Lawsuits are but one of an array of potential concerns facing corporations who continue with the old ways of doing business: Activist boycotts of a company’s products, critical stories in the press and greater government regulations all await those who give social concerns short shrift, say Kellogg School experts.

“What is becoming more and more apparent is that you ignore those influences at your peril,” says Erich Hoefer ’03, a second-year student who is taking the core courses for BASE and “strongly considering” it as a major. “I’m developing the savvy and the toolbox to be a better manager, as well as other opportunities to meet similarly minded people. It’s context and contacts.”

When assets become liabilities
Diermeier cites Nike as an example of a company that met and even went somewhat beyond just following the laws in its overseas factories — but still faced activist boycotts and harmful media coverage.

“As a human-rights activist, if I want to change labor practices in Thailand, I’m no longer going to protest in front of the Thai embassy. That’s ’90s or ’80s activism,” explains Diermeier. “What I’m doing now is targeting and boycotting Nike, so that I can use private practices as a transmission belt, so to speak, to effect changes in developing countries. That’s much more effective. It’s much quicker and just works better.”

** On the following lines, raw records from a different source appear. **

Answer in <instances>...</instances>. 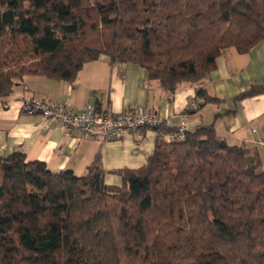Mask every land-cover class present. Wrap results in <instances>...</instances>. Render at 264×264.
<instances>
[{
    "label": "trees",
    "instance_id": "1",
    "mask_svg": "<svg viewBox=\"0 0 264 264\" xmlns=\"http://www.w3.org/2000/svg\"><path fill=\"white\" fill-rule=\"evenodd\" d=\"M262 40L264 0H0V100L25 75L70 81L100 56L173 94L208 79L228 48ZM262 92L264 81L233 101ZM109 172L121 185L97 158L76 176L21 151L0 157V264H264L256 145L230 144L212 122L157 136L141 167Z\"/></svg>",
    "mask_w": 264,
    "mask_h": 264
},
{
    "label": "crops",
    "instance_id": "2",
    "mask_svg": "<svg viewBox=\"0 0 264 264\" xmlns=\"http://www.w3.org/2000/svg\"><path fill=\"white\" fill-rule=\"evenodd\" d=\"M263 81L264 40L245 53L228 48L215 59L208 79L199 84L182 83L173 94L156 80L147 79L139 65L110 62L106 56L86 62L70 81L25 75L22 83L0 100V157L21 151L28 161L44 162L53 172L72 169L76 176L86 174L97 158L107 171L104 182L121 185V177L109 171L139 168L154 149L158 132L153 129L124 132L115 140L85 139L78 130L67 132L58 121L21 112L23 98L39 97L73 110L90 104L97 110L110 108L120 113L146 106L171 126L186 112L184 122L190 130L213 122L216 132L230 144L256 145L264 166V147L256 143L258 133L251 132L264 126V92L233 101L240 92ZM200 86L222 102L202 103L196 95ZM217 113L221 115L214 118Z\"/></svg>",
    "mask_w": 264,
    "mask_h": 264
},
{
    "label": "built area",
    "instance_id": "3",
    "mask_svg": "<svg viewBox=\"0 0 264 264\" xmlns=\"http://www.w3.org/2000/svg\"><path fill=\"white\" fill-rule=\"evenodd\" d=\"M20 109L25 114H38L45 120L58 121L69 133L78 130L85 139L115 140L124 132L156 128L158 136L171 142L183 139L190 130L184 122L186 112H183L180 120L171 126L166 118L146 106H136L120 113H114L110 108L97 110L90 104L82 109L73 110L63 104L47 103L42 98L30 97L22 99ZM251 132L258 133L256 143L264 147V126L259 130L252 128Z\"/></svg>",
    "mask_w": 264,
    "mask_h": 264
}]
</instances>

  Profs. Diermeier and Feddersen
 
© Nathan Mandell
Standing up for an ethical and sophisticated approach to business studies: BASE Profs. Daniel Diermeier and Timothy Feddersen
   

And that fact goes to the heart of what students will study, Diermeier says. “What can be assets for a company — let’s say their brand or their reputation — can be turned into liabilities,” he says. “Not only do we have to deal with private actors, like activists or the news media, you also have to worry about legislators, regulators and exactly what the incentives are to take action and how to manage them. That’s a complex strategic problem. That’s a difficult environment in which to be successful. And that’s what our students are going to learn.”

These students will have much to offer, since only a handful of companies have moved boldly in a progressive direction, says Samantha Levine ’02, who works for the Boston-based Bridgespan Group, a nonprofit consulting firm.

“There is a larger group of corporations that would like to move in this direction, but they would like more guidance, or they need someone to push them a bit, or they need some reassurance that this will not hurt profitability,” Levine says. “That’s where I think Kellogg grads can be most effective — taking these skills and being that catalyst for change within a company.”

One company that many believe has sought such change is BP. The firm has endeavored to position itself strategically as an energy company — not a petroleum company.

“Their big question is whether they would drill in the Arctic National Wildlife Refuge” even if they could do so legally, Diermeier says. Other questions for the company include devising investment strategies, defining corporate culture and internal organization and assessing marketing efficacy. “These considerations go to the heart of everything BP does,” adds Diermeier. “The firm is a big role model for many of the students. They dream of working for BP. And there you go — that’s another advantage conferred by serious consideration of the social context of your business — it’s easier for you to attract talent.”

Miller agrees wholeheartedly. “People will start to learn that it’s a competitive advantage to understand nonmarket forces and the social environment, and they’re not going to want to work for a company that doesn’t get it,” he says, “because that corporate model will be less sustainable."